- **Document passage**:
☆ ☆ ☆
Although much remains to be refined and defined, both the House and Senate are moving in directions that indicate there will be:
- increased limits of financial responsibility imposed upon offshore exploration and production companies; and
- possible unlimited liability for cleanup and economic damages resulting from a spill as defined by the legislation.
The current regulatory regime is guided by the stipulations of the OPA. The OPA imposes various levels of financial responsibility on the "responsible party" — defined as the company to which the United States government looks to pay for the cleanup and other liabilities emanating from a spill. Many companies operating in the U.S. Gulf of Mexico have relied on the commercial insurance market to issue insurance policies that provide the vehicle necessary to satisfy financial responsibility requirements. The policies provided to date have sufficed for government compliance purposes, and there has been sufficient capacity in the market to address industry needs. Other operators rely on their balance sheets to pledge assets to satisfy their financial responsibility obligations.
It should be noted that the coverage evidenced under OPA certificates is significantly broader than what is typically afforded under traditional energy-related insurance policies. The market for OPA coverage is limited. The other compounding factor is that self-insurance as an alternative to insurance requires the operator to have unencumbered assets worth up to 10 times the required amount. Raising the limits by multiples of their current levels will make self insurance less viable as an option and put even more pressure on an already stretched commercial insurance market.
As the OPA allows claimants to take direct action against the financial guarantor (the insurer in situations where OPA insurance is purchased), there is a significant credit risk assumed by said insurer. So, in addition to coverage issues, the increased financial responsibility requirements will exacerbate an existing credit risk issue.
Although there most likely will be opportunistic responses from sectors of the insurance industry to address the new requirements, any solutions that develop will increase operating costs for companies drilling for hydrocarbons in the Gulf of Mexico. Marsh believes the new products addressing the ultimately promulgated financial responsibility provisions and emerging credit risk may cost up to 10 percent of the required limits. Marsh is concerned that some exploration and production companies operating in the U.S. Gulf of Mexico may find the financial responsibility requirements very difficult to satisfy.
Marsh is actively working on Capitol Hill to express its views to involved members of Congress.
☆ ☆ ☆
- **Information**:
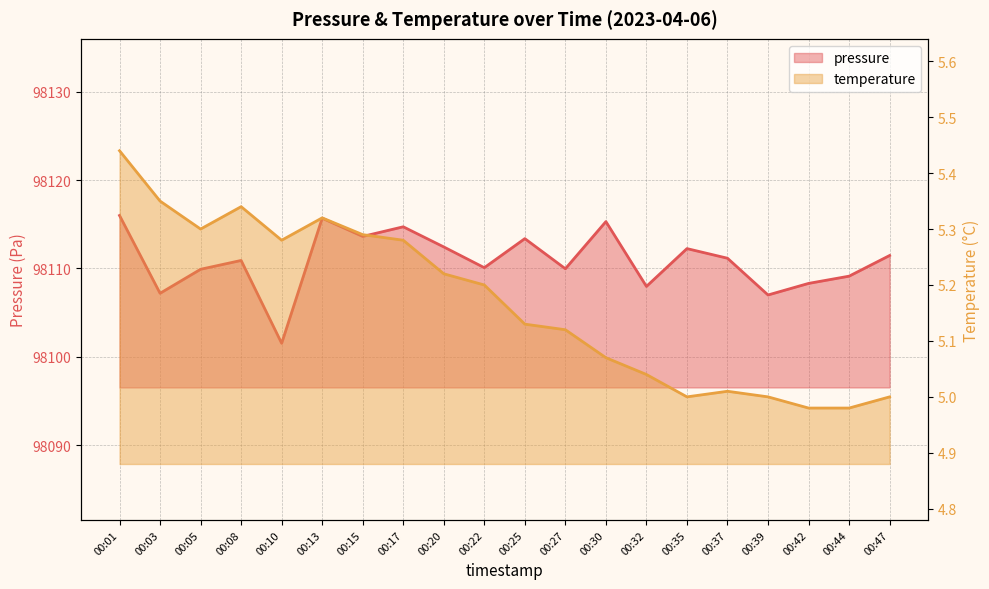

Which series has the largest total across all categories?

pressure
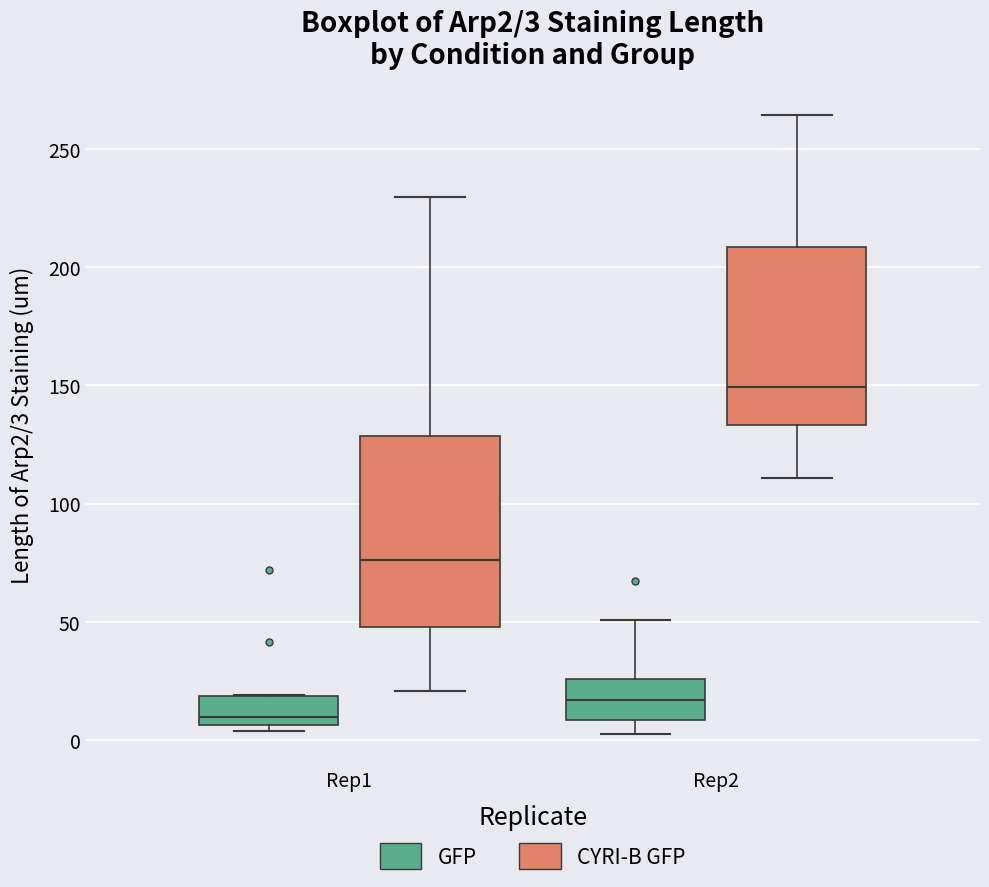

Which box is the tallest, from its lower edge to its upper edge?

Rep1 (CYRI-B GFP)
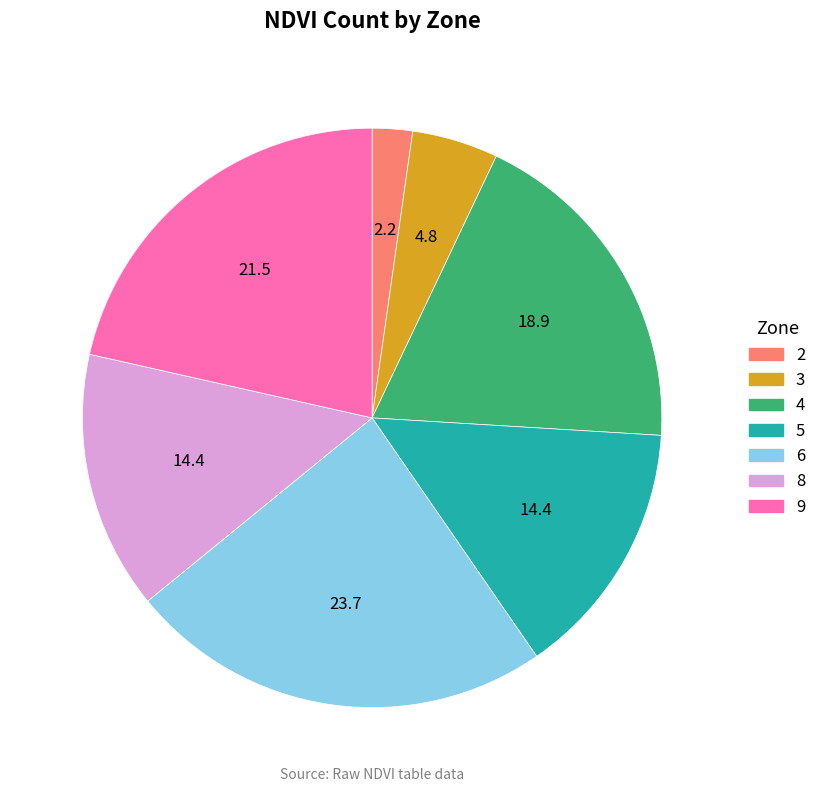

Is there any slice that represents more than half of the pie?

No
☆ ☆ ☆
- **Exercise tasks**:
- a) According to the passage on offshore oil spill liability, how much in unencumbered assets must an operator have to self-insure instead of buying insurance?
- b) List every view or action that the passage on offshore oil spill liability attributes to Marsh.
The data has no connection to the passage on offshore oil spill liability.

- **Answers for each item**:
- a) Unencumbered assets worth up to 10 times the required amount.

- b)
- New products addressing the final financial responsibility provisions and the emerging credit risk may cost up to 10 percent of the required limits.
- Some exploration and production companies operating in the U.S. Gulf of Mexico may find the financial responsibility requirements very difficult to satisfy.
- Marsh is actively working on Capitol Hill to express its views to involved members of Congress.